We crossed the Chhota Dhara after getting down from the car and helping out our driver in crossing the most difficult point of the entire trip. We reached Chhatru finally at about 2 pm. We had some lunch at the couple of food joints that are set up in Chhatru. The next 19 kms were again through moderately bad roads to Gramphu, the point where the Kaza-Manali road meets the Leh-Manali Highway.

From Chhatru, we ravelled for another 15 kms to travel the Rohtang Pass. However it took us a long time and once you reach Rohtang, you will feel that you are back to crowded daily accustomed city lives. Once a beautiful and serene place, Rohtang has now turned into a commercial hangout hub for tourists, with high levels of pollution and heavy traffic being a routine. We started from Rohtang at 5 pm for Manali, finally getting some nice roads. Manali greeted us with a 7 km long traffic jam and we could reach our hotel only at 9 pm. We kept our luggage and freshened up, all exhasperated and exhausted. We still managed to go to the mall road, grab some dinner and drinks and get back to doze off after what had been one heck of a day!

Day 8

It was hard to believe, but our dream trip was over and it was time to go back home. We left Manali for Delhi at about 9 am as we had to cover another 550 kms today. On the way we bought some delicious mountain fruits from Manali.
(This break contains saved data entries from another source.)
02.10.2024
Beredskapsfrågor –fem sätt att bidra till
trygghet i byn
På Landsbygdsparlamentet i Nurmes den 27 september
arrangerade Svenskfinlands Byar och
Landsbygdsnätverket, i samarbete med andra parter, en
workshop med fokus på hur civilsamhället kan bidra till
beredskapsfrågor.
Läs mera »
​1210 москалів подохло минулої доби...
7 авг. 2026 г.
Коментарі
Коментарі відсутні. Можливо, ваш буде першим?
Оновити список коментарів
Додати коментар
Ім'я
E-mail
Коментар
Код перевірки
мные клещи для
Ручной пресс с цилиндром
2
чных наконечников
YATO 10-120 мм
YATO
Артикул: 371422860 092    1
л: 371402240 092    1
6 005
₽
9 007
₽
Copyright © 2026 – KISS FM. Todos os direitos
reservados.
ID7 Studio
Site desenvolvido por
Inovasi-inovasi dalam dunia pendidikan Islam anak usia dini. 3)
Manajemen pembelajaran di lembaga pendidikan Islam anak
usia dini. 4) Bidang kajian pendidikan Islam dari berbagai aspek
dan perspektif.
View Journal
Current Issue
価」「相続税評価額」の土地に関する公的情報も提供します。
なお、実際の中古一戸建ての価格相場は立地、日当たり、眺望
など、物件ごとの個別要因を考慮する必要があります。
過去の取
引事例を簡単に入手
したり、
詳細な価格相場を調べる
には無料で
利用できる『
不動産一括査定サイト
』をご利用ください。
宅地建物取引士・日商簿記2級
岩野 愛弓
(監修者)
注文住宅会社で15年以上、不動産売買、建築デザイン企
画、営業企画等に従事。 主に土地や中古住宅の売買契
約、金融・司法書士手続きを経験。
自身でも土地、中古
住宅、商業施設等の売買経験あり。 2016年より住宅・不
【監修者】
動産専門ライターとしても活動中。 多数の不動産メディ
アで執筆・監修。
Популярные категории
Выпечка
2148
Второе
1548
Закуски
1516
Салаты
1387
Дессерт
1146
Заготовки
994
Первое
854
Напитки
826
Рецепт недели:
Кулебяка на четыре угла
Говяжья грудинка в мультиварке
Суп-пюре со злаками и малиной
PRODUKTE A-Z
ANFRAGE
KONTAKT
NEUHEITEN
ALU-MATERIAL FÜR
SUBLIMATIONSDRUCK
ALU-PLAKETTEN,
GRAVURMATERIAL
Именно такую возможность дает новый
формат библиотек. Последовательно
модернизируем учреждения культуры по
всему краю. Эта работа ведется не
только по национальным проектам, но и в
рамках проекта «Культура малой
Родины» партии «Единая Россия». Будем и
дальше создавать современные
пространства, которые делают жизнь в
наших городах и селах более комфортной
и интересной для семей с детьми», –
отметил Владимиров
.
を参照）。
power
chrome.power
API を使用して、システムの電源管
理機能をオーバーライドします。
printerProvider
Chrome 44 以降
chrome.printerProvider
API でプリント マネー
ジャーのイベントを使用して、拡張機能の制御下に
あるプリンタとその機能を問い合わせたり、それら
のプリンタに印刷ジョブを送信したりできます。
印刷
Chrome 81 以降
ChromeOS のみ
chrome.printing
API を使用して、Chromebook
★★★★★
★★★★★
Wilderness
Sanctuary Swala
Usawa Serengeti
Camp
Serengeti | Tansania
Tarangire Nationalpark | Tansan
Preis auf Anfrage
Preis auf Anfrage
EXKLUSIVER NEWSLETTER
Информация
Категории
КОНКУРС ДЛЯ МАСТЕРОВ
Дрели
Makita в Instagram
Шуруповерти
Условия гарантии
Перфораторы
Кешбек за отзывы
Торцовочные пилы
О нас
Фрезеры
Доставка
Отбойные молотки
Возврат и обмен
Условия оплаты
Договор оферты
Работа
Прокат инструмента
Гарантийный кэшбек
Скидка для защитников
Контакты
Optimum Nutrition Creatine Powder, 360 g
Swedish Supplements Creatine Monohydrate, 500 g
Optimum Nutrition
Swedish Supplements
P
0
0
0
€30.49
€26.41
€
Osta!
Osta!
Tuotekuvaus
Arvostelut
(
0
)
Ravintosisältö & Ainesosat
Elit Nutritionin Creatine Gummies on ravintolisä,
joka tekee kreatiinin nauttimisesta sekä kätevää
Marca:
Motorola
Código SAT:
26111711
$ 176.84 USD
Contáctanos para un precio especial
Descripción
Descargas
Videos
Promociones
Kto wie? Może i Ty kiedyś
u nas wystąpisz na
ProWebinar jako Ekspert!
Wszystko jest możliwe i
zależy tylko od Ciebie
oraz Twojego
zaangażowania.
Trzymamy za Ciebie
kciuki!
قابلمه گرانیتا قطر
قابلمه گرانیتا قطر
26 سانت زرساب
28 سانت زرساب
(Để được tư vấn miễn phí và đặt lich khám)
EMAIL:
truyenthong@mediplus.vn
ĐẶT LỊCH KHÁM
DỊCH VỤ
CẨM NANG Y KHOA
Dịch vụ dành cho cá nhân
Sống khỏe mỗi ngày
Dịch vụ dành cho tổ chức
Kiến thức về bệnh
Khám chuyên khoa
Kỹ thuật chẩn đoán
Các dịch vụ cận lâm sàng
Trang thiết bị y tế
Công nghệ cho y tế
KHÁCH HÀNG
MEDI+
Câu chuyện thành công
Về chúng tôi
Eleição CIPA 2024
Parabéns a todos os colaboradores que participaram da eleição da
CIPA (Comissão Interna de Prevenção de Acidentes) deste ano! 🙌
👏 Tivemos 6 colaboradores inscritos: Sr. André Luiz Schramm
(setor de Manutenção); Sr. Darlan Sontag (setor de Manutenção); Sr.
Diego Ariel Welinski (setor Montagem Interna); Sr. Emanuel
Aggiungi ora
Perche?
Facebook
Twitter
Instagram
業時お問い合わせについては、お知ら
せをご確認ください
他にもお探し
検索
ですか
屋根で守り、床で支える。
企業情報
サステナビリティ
The Spiti Valley trip cost us about Rs. 11,000 per person including travel, accomodation and food. We did not go with any travel agency and just hired a car from Delhi to Delhi. There were six of us and you can cut costs further if you can get a couple of more people. Homestays and food are available in every place in Spiti, and pre booking is absolutely not necessary. Please be careful about clothes as it does get pretty cold and get excess fuel if you are driving to Spiti as petrol pumps are rare. I have been to the Himalayas some 15 times now, but the Spiti Valley trip was different. It was not only a few days away from the hustle bustle at secluded high altitude villages in one of the most beautiful regions of the world, but trips like this shape up your personality and the way you look at things! The amount of satisfaction is unprecedented and the only thing you feel once you come back is a longing to be back sometime soon! That's exactly how I feel and I end my Spiti travelogue with a Cheers, and a promise to be back to Spiti as soon as possible!